_SET PROBLEM:_ Resume the forum thread about where to buy hardwood lumber, writing on from the point where it stops.

** begin PASSAGE **

I paid $1.50 bf for 4/4 hickory and $2.00 for hard maple. The hickory I got was mostly the white hickory, very little heart. They have always let me select my own lumber as well…

Good luck!


----------



## KarenA (Apr 3, 2009)

I just thought of another:
Chattin Bros. Lumber
it is in Decker, IN, just south of Vincennes off of 41
Their phone number is:
(812) 769-5083
I have only been there once, so you will have to give them a call. Indian Creek is closer for me!

Karen


----------



## steelcity73 (Mar 16, 2009)

Thanks Karen I'm gonna give those two places as well as some of the other places that were suggested in the previous posts, got some outdoor projects like re-seeding the backyard that I'm trying to get done. As soon as I get those few things done, I'm gonna be trying to start stock piling some lumber. Thanks again for the info, this site is really got me pumped about doing my cabinets.

zuk


----------



## azal (Mar 26, 2008)

** end PASSAGE **
** begin PROVIDED INFORMATION **

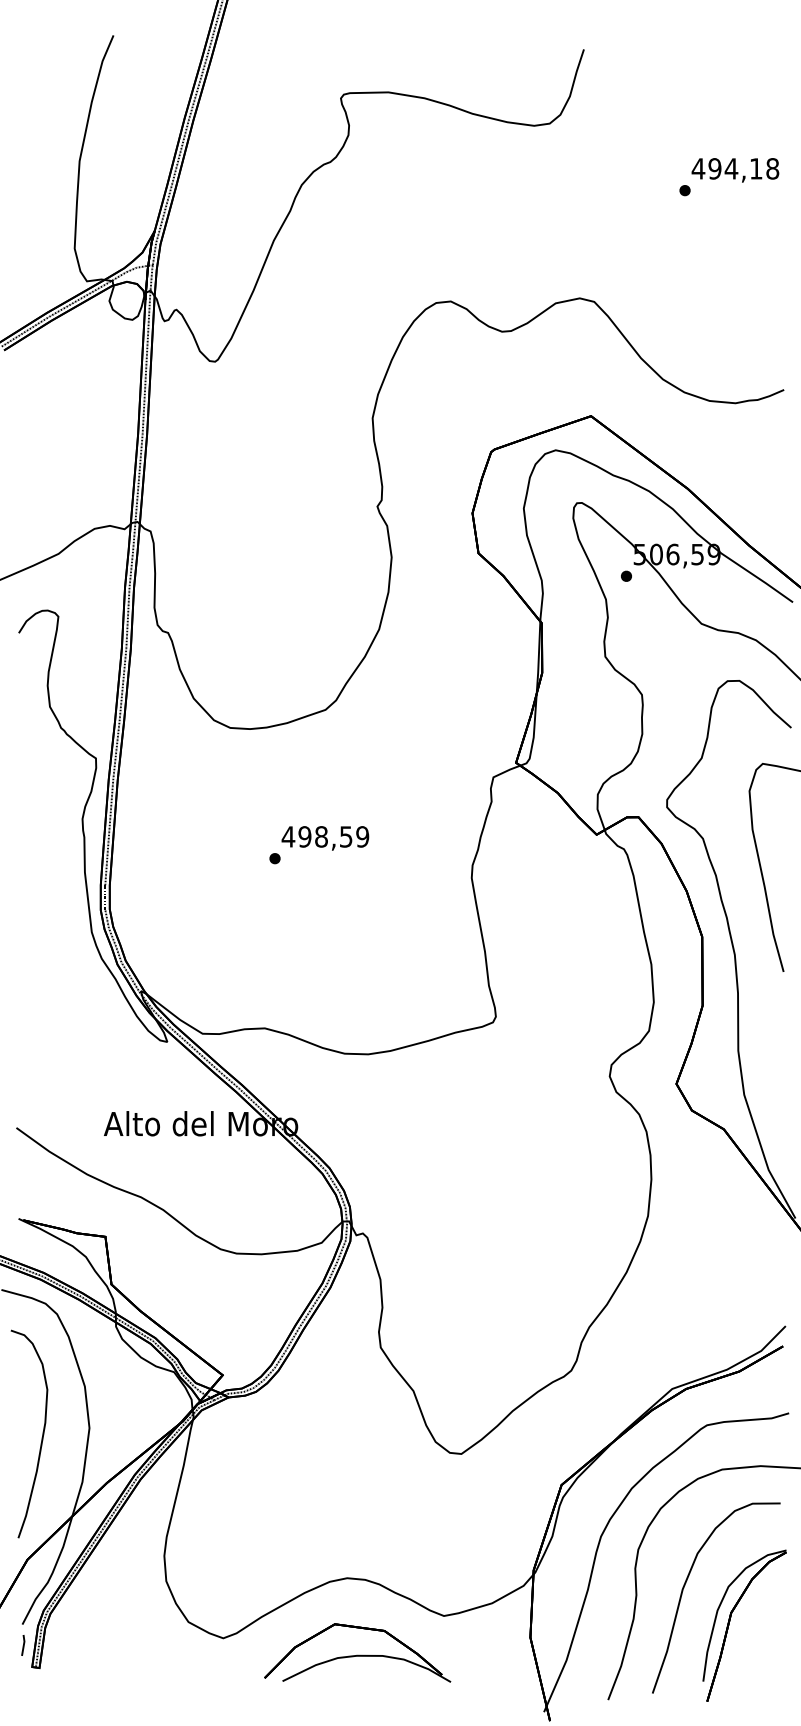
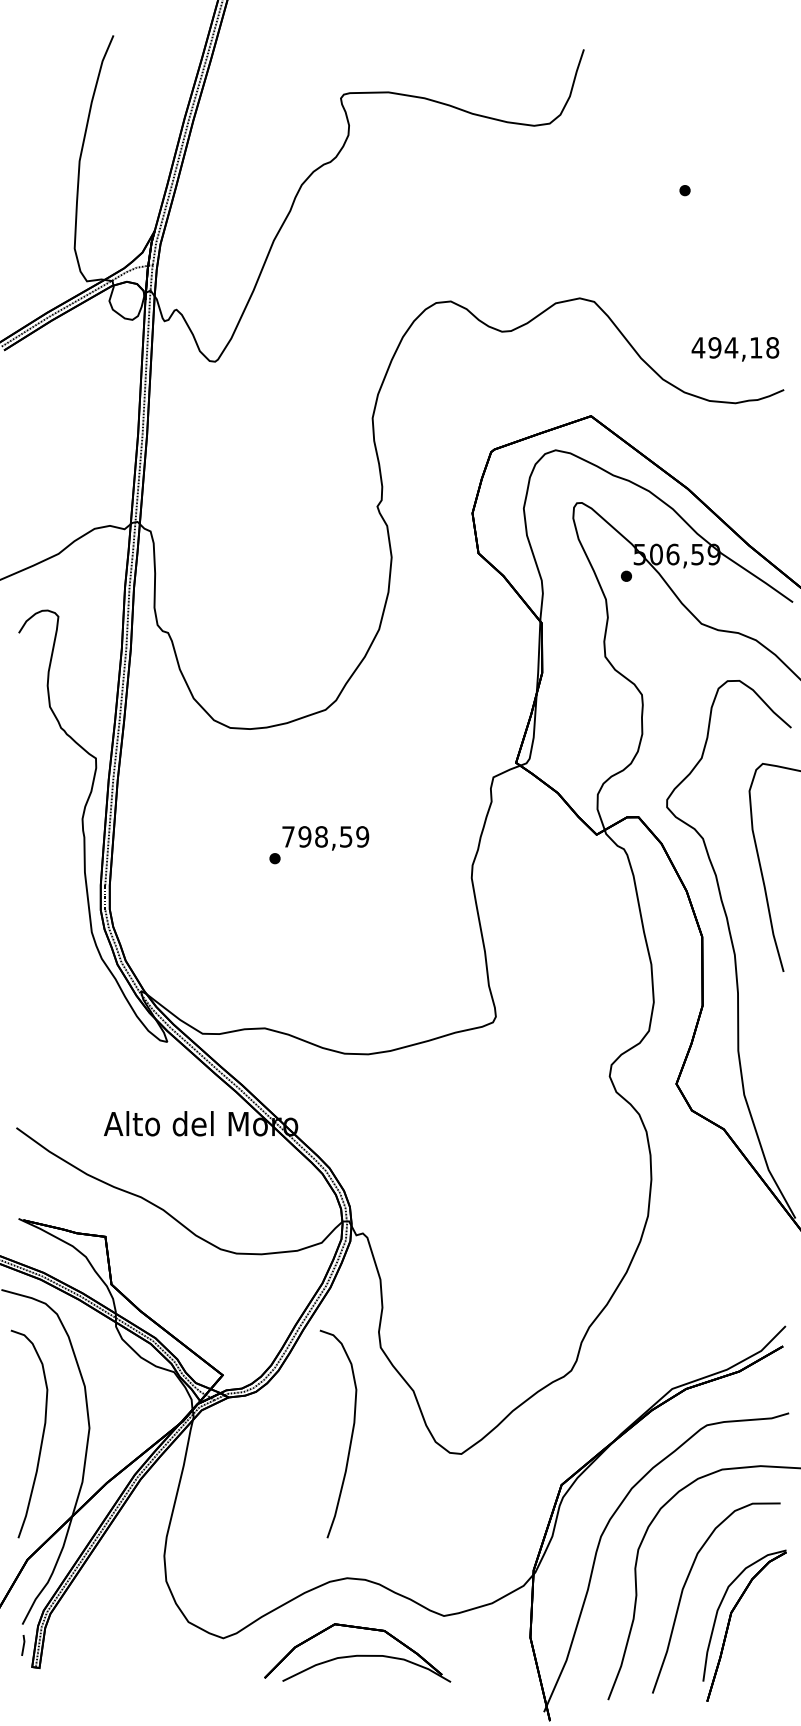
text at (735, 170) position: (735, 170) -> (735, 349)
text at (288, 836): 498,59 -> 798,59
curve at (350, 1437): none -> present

** end PROVIDED INFORMATION **
** begin PROVIDED INFORMATION **

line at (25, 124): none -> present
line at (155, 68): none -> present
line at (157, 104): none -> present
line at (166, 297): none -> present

** end PROVIDED INFORMATION **
** begin PROVIDED INFORMATION **

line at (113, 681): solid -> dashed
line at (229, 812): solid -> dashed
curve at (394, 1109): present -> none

** end PROVIDED INFORMATION **

_EXPECTED ANSWER:_
zuk look at my projects, 1/4 flat panel doors,groved per cust. hic.solid r&s 3/4 ply all other.we didn't have any trouble getting wood,but this is s.e. az


----------



## sIKE (Feb 14, 2008)

Here is a place that I like to shop from…

http://www.woodworkerssource.com/Hickory.html


----------



## carter39 (Jan 14, 2013)

Hey Brian It's Kevin Carter. I was looking for rough cut hickory to make hardwood floors out of and came across this site and your post. Did you ever find a supplier? If so I could use the name. My cousin's father-in-law has a small mill and i am thinking about asking him to plane and put in the tongue grove if I can find the wood. Not sure I will check the site much. Give me a call if you have any ideas. Or, we could combine our orders if minimum footage for an order is an issue. I have a 12' trailer too.


----------



## BentheViking (May 19, 2011)

hickory is the freaking best…ive been looking for a supplier in my area (southwest connecticut) since I am planning on using it for my workbench next summer


----------



## Smitty_Cabinetshop (Mar 26, 2011)

Hickory is tough stuff to work with, without a doubt. Be prepared to go through all kinds of blades, and handplanes don't work well with it very well either. Hats off to those who make it work! I got it to turn well, but plane? Ouch.


----------



## JUrban1 (Dec 16, 2013)

I live east of Indianapolis and I am trying to figure out where to purchase Furniture logs / poles.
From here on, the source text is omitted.